Watts-Dunton’s letter writing was possibly the outcome of his habit of procrastination. To put off the settling down in dead earnest to some work which he felt ought to be done, but at which he “shied,” he would suddenly remember a letter which he thought should be penned. “I must write So-and-so a line first,” he would say, which line, when it came to be written, proved to be an essay in miniature, in which he had—carelessly, and free from the irking consciousness that he was writing for publication and so must mind his words—thrown off some of his weightiest and wisest thoughts. He protested throughout his life that he was a wickedly bad correspondent. None the less he wrote so many charming and characteristic letters that, could they—and why not?—be collected, they would add yet another to the other reputations he attained.
Swinburne, in recent years at least, did not share his friend’s predilection for letter writing. The author of Atalanta in Calydon once said to me, almost bitterly, that had he in early and middle life refrained from writing and from answering unnecessary letters—unnecessary in the sense that there was no direct call or claim upon him to write or to answer them—there would be at least twelve more volumes by him, and of his best, in the publishers’ lists. One letter which arrived when I was a guest at The Pines led Swinburne to expound his theory of letter answering. It was from a young woman personally unknown to him, and began by saying that a great kindness he had once done to her father emboldened her to ask a favour to herself—what it was I now forget, but it necessitated a somewhat lengthy reply.
“The fact that I have been at some pains to serve the father, so far from excusing a further claim by the daughter, is the very reason why, by any decent member of that family, I should not again be assailed,” Swinburne expostulated.
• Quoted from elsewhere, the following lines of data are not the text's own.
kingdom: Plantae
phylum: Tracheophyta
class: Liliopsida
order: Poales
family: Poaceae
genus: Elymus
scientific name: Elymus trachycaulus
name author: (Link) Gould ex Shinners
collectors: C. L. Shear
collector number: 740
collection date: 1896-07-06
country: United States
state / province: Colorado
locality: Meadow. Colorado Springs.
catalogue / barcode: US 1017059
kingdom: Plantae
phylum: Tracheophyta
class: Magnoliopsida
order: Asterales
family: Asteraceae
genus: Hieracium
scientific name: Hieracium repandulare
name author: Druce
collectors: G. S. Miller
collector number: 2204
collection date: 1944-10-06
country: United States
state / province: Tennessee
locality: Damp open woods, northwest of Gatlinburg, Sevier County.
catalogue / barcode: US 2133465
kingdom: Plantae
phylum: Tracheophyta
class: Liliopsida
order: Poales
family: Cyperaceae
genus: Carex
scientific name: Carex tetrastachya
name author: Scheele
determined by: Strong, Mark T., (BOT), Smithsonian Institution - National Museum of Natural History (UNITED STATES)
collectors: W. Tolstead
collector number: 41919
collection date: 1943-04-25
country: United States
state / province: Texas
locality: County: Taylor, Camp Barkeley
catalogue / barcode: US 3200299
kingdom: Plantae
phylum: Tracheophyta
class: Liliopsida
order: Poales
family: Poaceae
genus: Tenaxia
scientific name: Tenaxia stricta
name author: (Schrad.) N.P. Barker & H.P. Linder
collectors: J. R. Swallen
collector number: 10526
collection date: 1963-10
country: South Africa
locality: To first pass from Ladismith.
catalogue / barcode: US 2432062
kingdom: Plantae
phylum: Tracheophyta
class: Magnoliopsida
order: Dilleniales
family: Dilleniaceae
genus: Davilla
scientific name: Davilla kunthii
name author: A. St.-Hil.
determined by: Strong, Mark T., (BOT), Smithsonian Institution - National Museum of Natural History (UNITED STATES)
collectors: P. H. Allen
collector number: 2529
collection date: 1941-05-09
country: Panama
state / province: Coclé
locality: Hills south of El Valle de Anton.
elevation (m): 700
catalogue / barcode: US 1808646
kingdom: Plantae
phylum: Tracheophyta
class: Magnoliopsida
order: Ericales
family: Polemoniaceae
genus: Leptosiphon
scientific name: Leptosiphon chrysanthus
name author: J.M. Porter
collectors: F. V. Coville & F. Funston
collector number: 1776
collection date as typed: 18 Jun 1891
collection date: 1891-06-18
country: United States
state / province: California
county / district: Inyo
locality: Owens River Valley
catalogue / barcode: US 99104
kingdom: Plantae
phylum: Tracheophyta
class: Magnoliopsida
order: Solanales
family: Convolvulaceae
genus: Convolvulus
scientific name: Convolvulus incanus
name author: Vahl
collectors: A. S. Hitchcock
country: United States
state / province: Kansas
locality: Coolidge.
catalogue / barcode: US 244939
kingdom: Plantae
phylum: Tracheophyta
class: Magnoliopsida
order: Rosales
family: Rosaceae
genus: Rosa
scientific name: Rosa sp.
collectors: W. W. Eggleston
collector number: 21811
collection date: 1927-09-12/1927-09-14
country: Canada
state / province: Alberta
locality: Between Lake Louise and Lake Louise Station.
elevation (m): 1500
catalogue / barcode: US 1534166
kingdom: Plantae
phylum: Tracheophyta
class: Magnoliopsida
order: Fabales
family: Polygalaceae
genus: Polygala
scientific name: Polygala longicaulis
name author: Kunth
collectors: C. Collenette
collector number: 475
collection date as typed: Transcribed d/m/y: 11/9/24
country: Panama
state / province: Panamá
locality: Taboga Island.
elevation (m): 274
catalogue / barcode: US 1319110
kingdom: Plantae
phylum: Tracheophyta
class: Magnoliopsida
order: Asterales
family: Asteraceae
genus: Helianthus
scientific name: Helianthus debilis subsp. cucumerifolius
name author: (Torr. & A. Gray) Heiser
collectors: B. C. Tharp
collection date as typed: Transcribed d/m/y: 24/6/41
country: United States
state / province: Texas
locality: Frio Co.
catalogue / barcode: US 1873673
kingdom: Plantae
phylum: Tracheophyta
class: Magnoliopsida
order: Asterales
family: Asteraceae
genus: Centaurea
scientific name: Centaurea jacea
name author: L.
“She says,” he went on, “that she trusts I won’t think she is asking too much, in hoping that I will answer her letter—a letter which does not interest me, nor concern me in the least. She could have got the information, for which she asks, elsewhere with very little trouble to herself and none to me. The exasperating thing about such letters,” he continued, getting more and more angry, “is this. I feel that the letter is an unwarrantable intrusion. Out of consideration to her father I can’t very well say so, as one does not wish to seem churlish. But, in any sense, to answer her letter, necessitates writing at length, thus wasting much precious time, to say nothing of the chance of being dragged into further correspondence. It is one’s impotency to make such folk see things reasonably which irritates. I have to suppress that irritation, and that results in further irritation. I am irritated with myself for being irritated, for not taking things philosophically as Watts-Dunton does, as well as irritated with her, and the result is the spoiling of a morning’s work. She will say perhaps, and you may even say, ‘It is only one letter you are asked to write.’ Quite so. Not much, perhaps, to make a fuss about. But” (he pounded the table with clenched fist angrily) “multiply that one person by the many who so write, and the net total works out to an appalling waste of time.”
My reply was to remind him of N. P. Willis’s protest that to ask a busy author to write an unnecessary letter was like asking a postman to go for a ten miles’ walk—to which I added, “when he has taken his boots off.” Swinburne had never heard the saying, and, with characteristic veering of the weather-vane of his mood, forgot alike his letter-writing lady and his own irritation, in his delight at a fellow sufferer’s happy hit.
“Capital!” he exclaimed, rubbing his hands together gleefully. “Capital! The worm has turned, and shows that, worm as he is, he is not without a sting in his tail!”